En mérito de lo expuesto, la Corte Suprema de Justicia, Sala de Casación Laboral, administrando justicia en nombre de la República y por autoridad de la ley, FALLA: PRIMERO.- CONFIRMAR el fallo proferido por la SALA DE CASACIÓN CIVIL DE LA CORTE SUPREMA DE JUSTICIA, dentro de la acción de tutela instaurada por MIGULE ÁNGEL MURILLO MURCIA contra la SALA CIVIL DEL TRIBUNAL SUPERIOR DE BOGOTÁ, el JUZGADO SEGUNDO CIVIL DEL CIRCUITO de esta ciudad, el JUZGADO ONCE CIVIL MUNICIPAL DE DESCONGESTIÓN y el BANCO POPULAR S.A. SEGUNDO.- NOTIFICAR a los interesados telegráficamente o por cualquier otro medio expedito.

TERCERO. - REMITIR el expediente a la Corte Constitucional para su eventual revisión.

NOTIFÍQUESE Y CÚMPLASE LUIS JAVIER OSORIO LÓPEZ ELSY DEL PILAR CUELLO CALDERÓN GUSTAVO JOSÉ GNECCO MENDOZA EDUARDO LÓPEZ VILLEGAS FRANCISCO JAVIER RICAURTE GÓMEZ CAMILO TARQUINO GALLEGO ISAURA VARGAS DÍAZ ACLARACIÓN DE VOTO DEL MAGISTRADO GUSTAVO JOSÉ GNECCO MENDOZA Aunque comparto la decisión adoptada, debo aclarar que en mi opinión la acción de tutela no procede contra providencias judiciales, en virtud de los principios de autonomía e independencia de los jueces, columna vertebral de todo Estado de Derecho, tal como durante mucho tiempo y de manera pacífica y reiterada lo consideró esta Sala de la Corte Suprema de Justicia, con apoyo en varios argumentos jurídicos sólidos que mantienen plena vigencia.

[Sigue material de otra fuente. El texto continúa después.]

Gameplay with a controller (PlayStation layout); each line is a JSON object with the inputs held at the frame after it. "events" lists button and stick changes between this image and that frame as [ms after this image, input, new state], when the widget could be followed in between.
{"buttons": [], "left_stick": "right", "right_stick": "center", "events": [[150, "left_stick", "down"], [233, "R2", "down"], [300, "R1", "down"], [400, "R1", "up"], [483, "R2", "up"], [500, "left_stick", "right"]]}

Para no abundar en esas serias razones, suficientemente conocidas y que ahora no son compartidas por la mayoría, estimo suficiente remitirme a lo que argumentó la Sala en fallo del 29 de octubre de 1998: “Conforme lo ha dicho en múltiples ocasiones esta Sala de la Corte Suprema de Justicia, la declaración de inconstitucionalidad de los artículos 11, 12 y 40 del Decreto 2591 de 1991, en los cuales se permitía el ejerci​cio de la acción de tutela contra providencias judiciales, retiró de nuestro ordenamiento jurídico el único aparente fundamento que existía para la procedencia de dicha acción contra cualquier providencia que en desarrollo de un proceso o actuación judicial se profiera.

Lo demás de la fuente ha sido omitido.